#### Aim of the task
Print the records below exactly, and do not carry over any picture.

#### Data under study
┌──

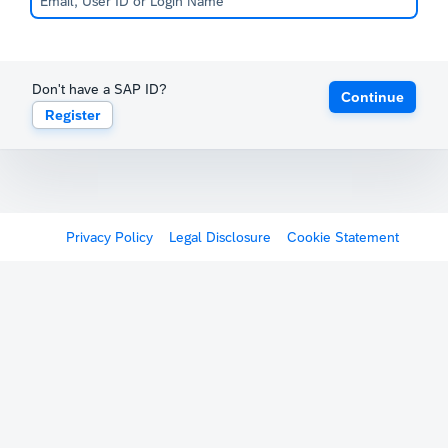
Don't have a SAP ID?
Continue
Register
Privacy Policy
Legal Disclosure
Cookie Statement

└──

#### Solution below
Don't have a SAP ID?
Continue
Register
Privacy Policy
Legal Disclosure
Cookie Statement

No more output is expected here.